First Art Walk
Two weeks ago I participated in my first Art Walk as an artist. http://downtownjacksonville.org/marketing/first_wednesday_artwalk.aspx
Chamblin’s Uptown, a popular used book store and coffee house, very graciously invited me to set up my display on one of their cafe tables. It was a fine evening for an outdoor event, with moderate temperatures bringing a lot of people downtown to see what Art Walk had to offer.
By 4:30 I had my display set up: pink tablecloth, a cookie sheet full of fridge magnets propped on a metal cookbook stand, and just enough wall hangers to fill the rest of the table. First Charlie, then my friend Chris Paige, kept me company as I sat back and watched the public response to my creations.
It was great fun to see how my work with the Bliss Girls elicited a wide variety of reactions.
Early in the event, a tall, attractive black woman came browsing by my table. The Bliss Girls caught her eye, and as soon as she stopped to study them, she started giggling. She gave me a quick smile and then moved on with a twinkle in her eye.
This pattern, repeated several times throughout the evening by women of all ages, made me feel warm inside.
These people revealed through their body language they were either offended or very uncomfortable with the subjects of my drawings.

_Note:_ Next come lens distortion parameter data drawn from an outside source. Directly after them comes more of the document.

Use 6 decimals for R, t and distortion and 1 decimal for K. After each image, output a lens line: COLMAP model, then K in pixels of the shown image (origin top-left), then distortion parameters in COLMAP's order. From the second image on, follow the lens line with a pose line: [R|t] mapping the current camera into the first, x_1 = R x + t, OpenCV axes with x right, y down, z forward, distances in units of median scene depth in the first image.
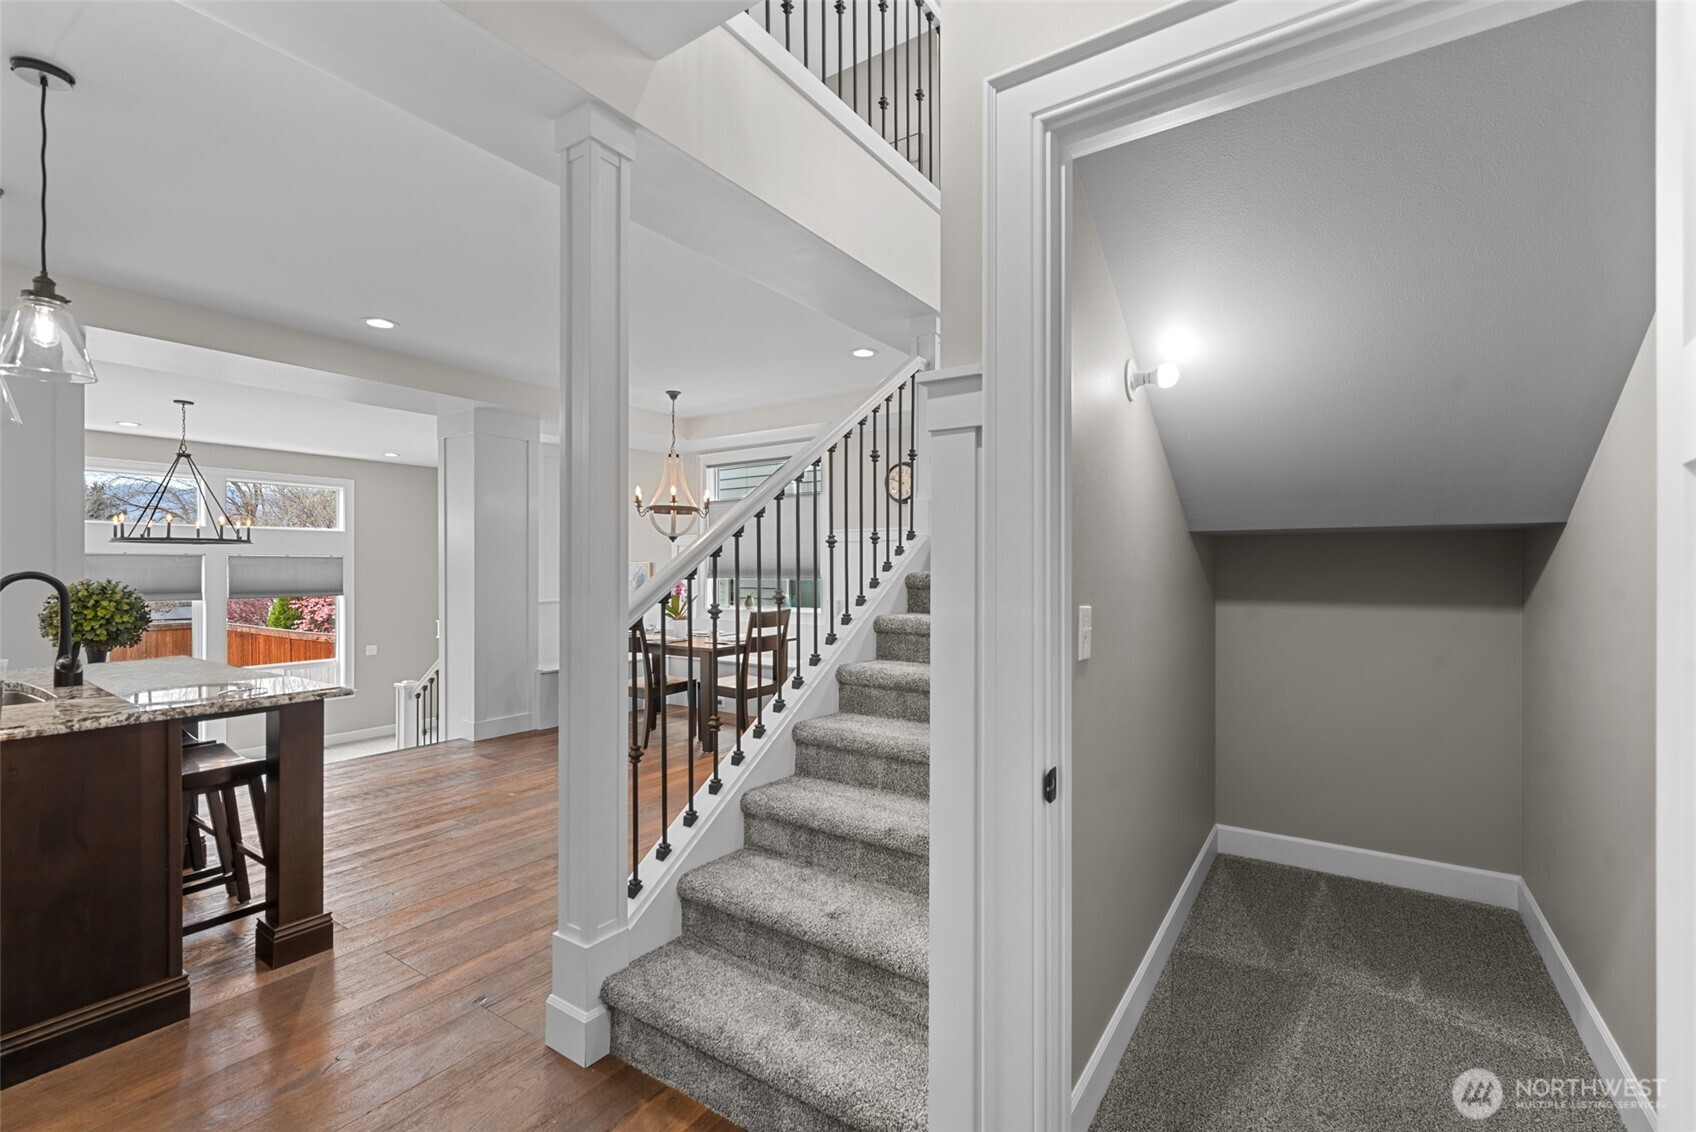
lens RADIAL K [[740.9, 0, 853.9], [0, 740.9, 569.8], [0, 0, 1]] dist [0.001412, 0.000276]
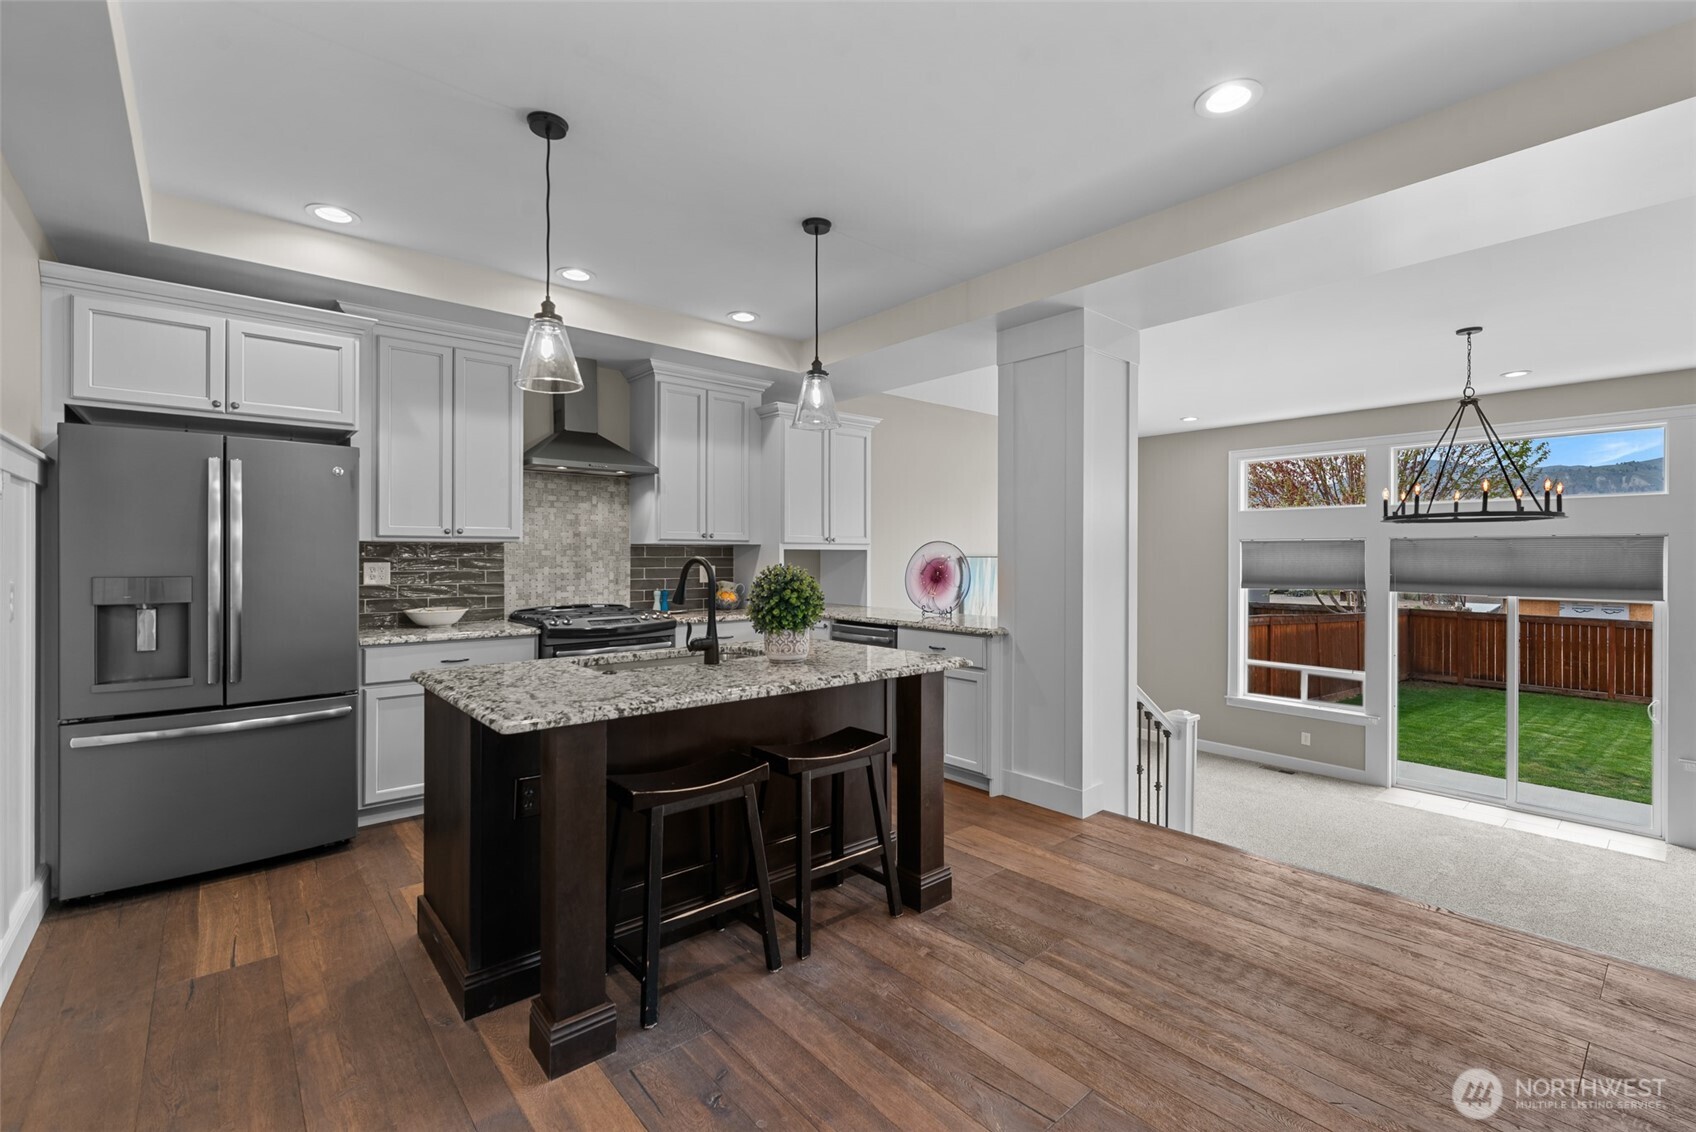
lens RADIAL K [[740.9, 0, 866.3], [0, 740.9, 554.7], [0, 0, 1]] dist [0.001412, 0.000276]
pose [[-0.246098, 0.000195, -0.969245, -0.037114], [-0.002377, 0.999997, 0.000805, -0.000681], [0.969242, 0.002502, -0.246097, 0.640897]]
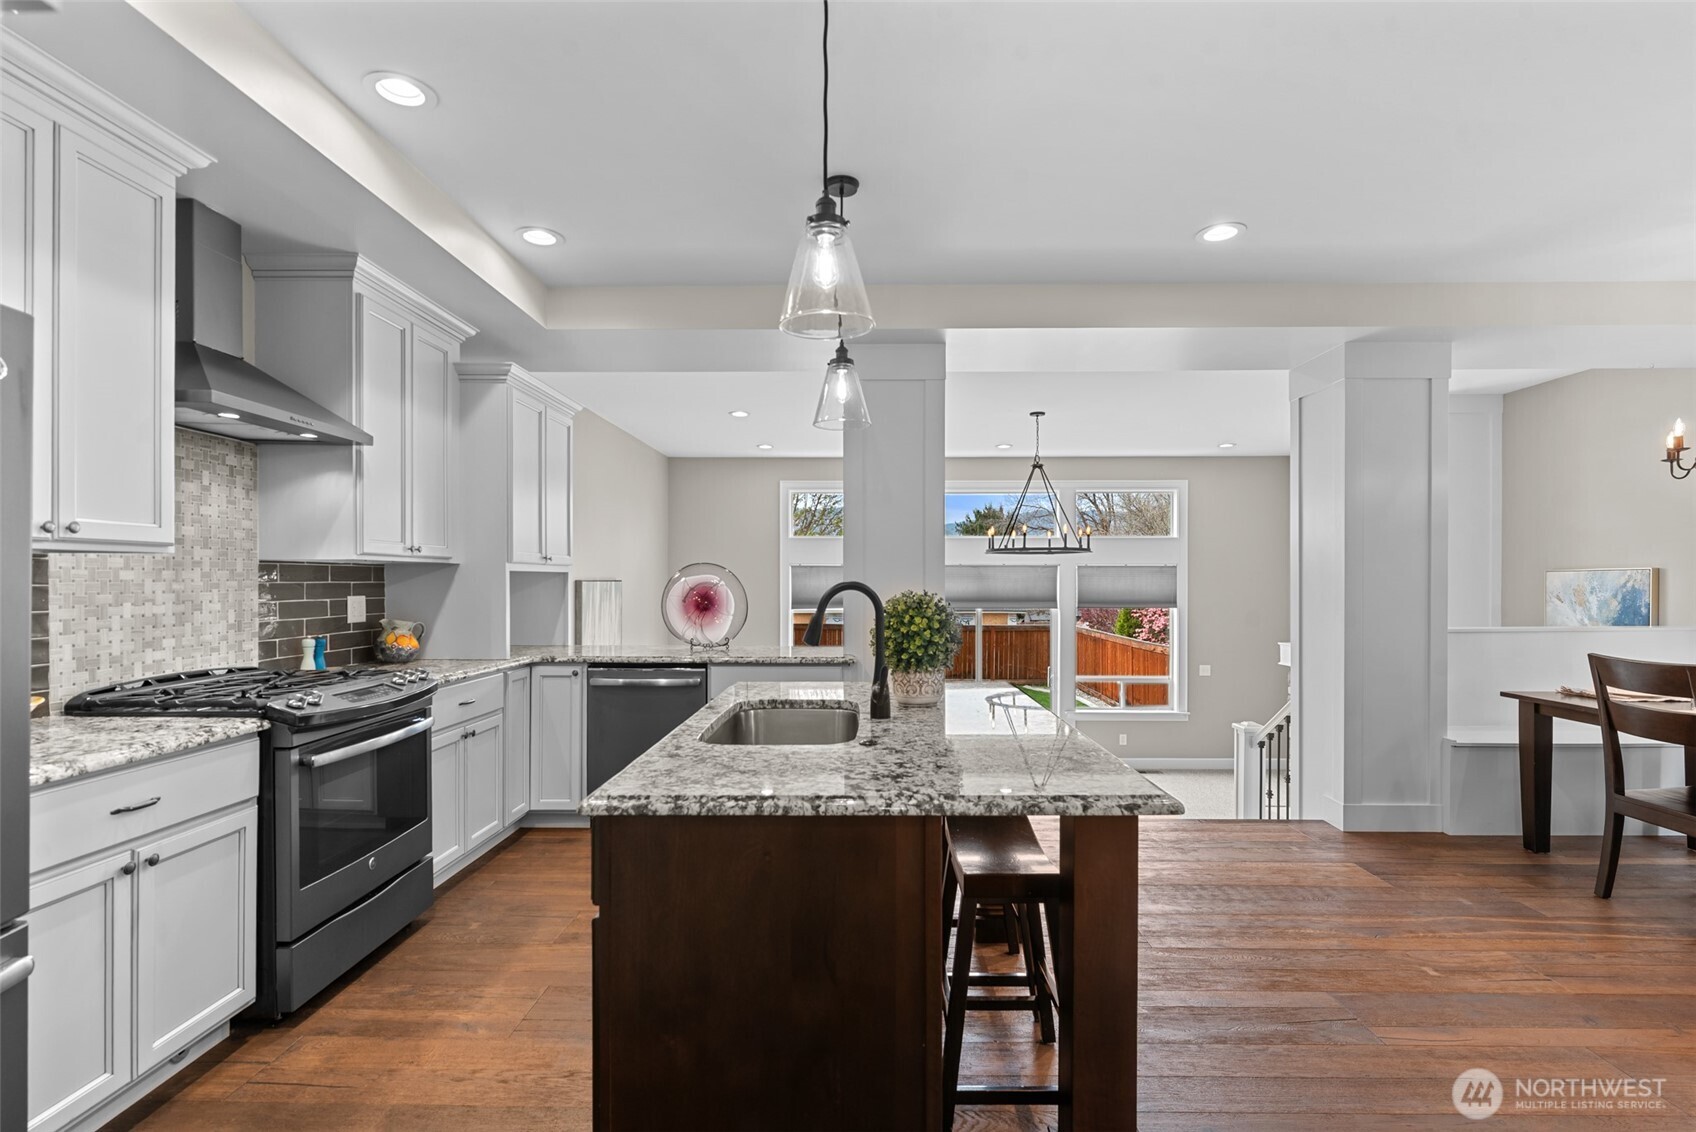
lens RADIAL K [[797.5, 0, 861.1], [0, 797.5, 577.8], [0, 0, 1]] dist [-0.005226, -0.001425]
pose [[0.555051, 0.000112, -0.831816, -0.141277], [-0.002267, 0.999996, -0.001379, -0.000076], [0.831813, 0.002651, 0.555049, 0.210638]]
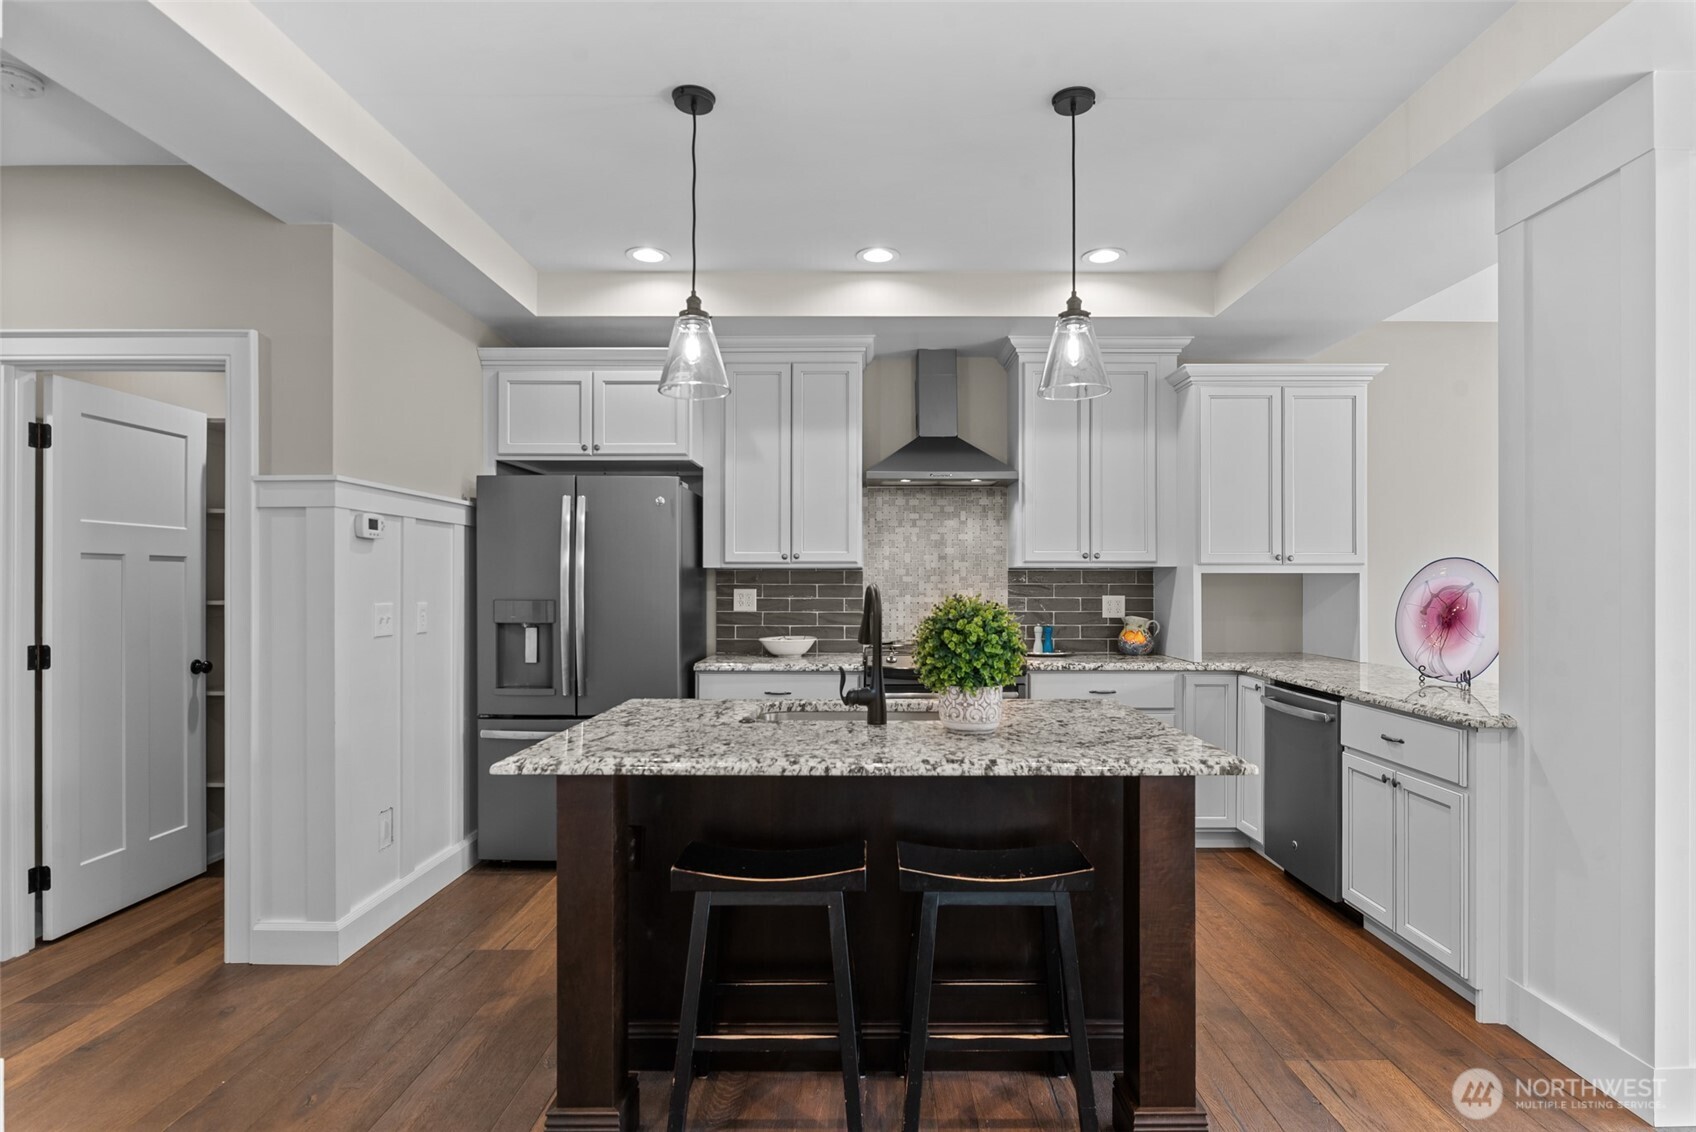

A person or group, catching a glimpse of the Bliss Girls as they strolled by, would suddenly stiffen and look away.
I was relieved they were non-confrontational and only wanted to go far, far away from the images that distressed them.
The Conventional Men
A friend of mine who came over to see what I was up to epitomized this approach, which happened with a few men that evening. We had a three-minute conversation about Art Walk and my display without ever acknowledging or discussing a Bliss Girl. Clearly, he was only comfortable dealing with my one Cheeky Quote on display.
I’m not complaining; at least he was trying to show support.
The Art Critics
There were a few people who wanted to talk with me about my work as if I were a serious artist. This was flattering if a little ironic, since I have gotten this far on a whim. We talked about my medium, materials, how I got interested in this type of art, and my inspiration for the Bliss Girls. One sweet guy named Randy, who bought a Bliss Girl magnet for his sister, pointed out the crossed legs of the Bliss Girls look like the symbol for infinity.
“Um, yeah, I meant to do that.”
The Pickup Artist
At one point when both my partners in crime had left the scene for a while, a tall gentleman came up and started a conversation with me that at first had the tone of the Art Critics described above. It soon become clear his objective was more basic.
PA: I own a Sharpie drawing that came from Brumos Porche dealership…blah, blah, blah. Hurley Haywood…blah, blah, blah. Other names that are supposed to impress me…blah, blah, blah.
He was crowded right up to the middle of my table, blocking most of the access while monopolizing me so I couldn’t talk to others on the sidewalk.
Me: Excuse me, I think this lady would like to approach the table.
PA: How are you marketing these? You need to do blah, blah, blah. I am a marketing genius…blah, blah blah. My professor and other people who are supposed to impress you said so. Blah, blah, blah…I’m available if you want to get together and…
Just then, a savior approached.
Me: Oh, thank God you’re here! <To the Pickup Artist> Meet my son, Chris.
PA: You know, that Sharpie is going to fade so your drawings won’t hold their value…blah, blah, blah.
That was just a parting shot. He was SO out of there!
Tootsie Pop Guy
Early in the evening, not long after my friend Chris Paige arrived, we encountered our strangest patron of the evening. A slightly built, apparently working-class man walked slowly up the sidewalk, sucking on a Tootsie Pop. As he came within a few feet of our table, he noticed the Bliss Girls.
By the time he reached our space, his slow walk decelerated to a snail’s pace. He seemed intent on memorizing every Bliss Girl on the table, but never made eye contact or spoke with us. He kept his body kind of sideways to the table so he had to look to the right to see my work, all the while sucking conspicuously and twirling the Tootsie Pop in his mouth. Even after he made it to the end of the table and beyond, he kept looking over his shoulder and sucking on that Tootsie Pop.
It was all we could do to contain our outburst of laughter until he was out of earshot.
Leave it to my wonderful friends to say some of the funniest stuff I heard all night. My friend Chris Brown Sumner, who bought the Pouty Redhead Bliss Girl magnet told me, “My daughter Kennedy just loves the little heart for the va-jay-jay!”
My friend Dawn Lovejoy was very cool about her four-year-old daughter checking out the Bliss Girls (the child was enthralled with their hair styles). Dawn absolutely broke me up when she exclaimed, “I have this irresistible urge to grab a Sharpie and draw nipples on all of them!”
I’m invited back next month, and I can’t wait for more reactions to the Bliss Girls.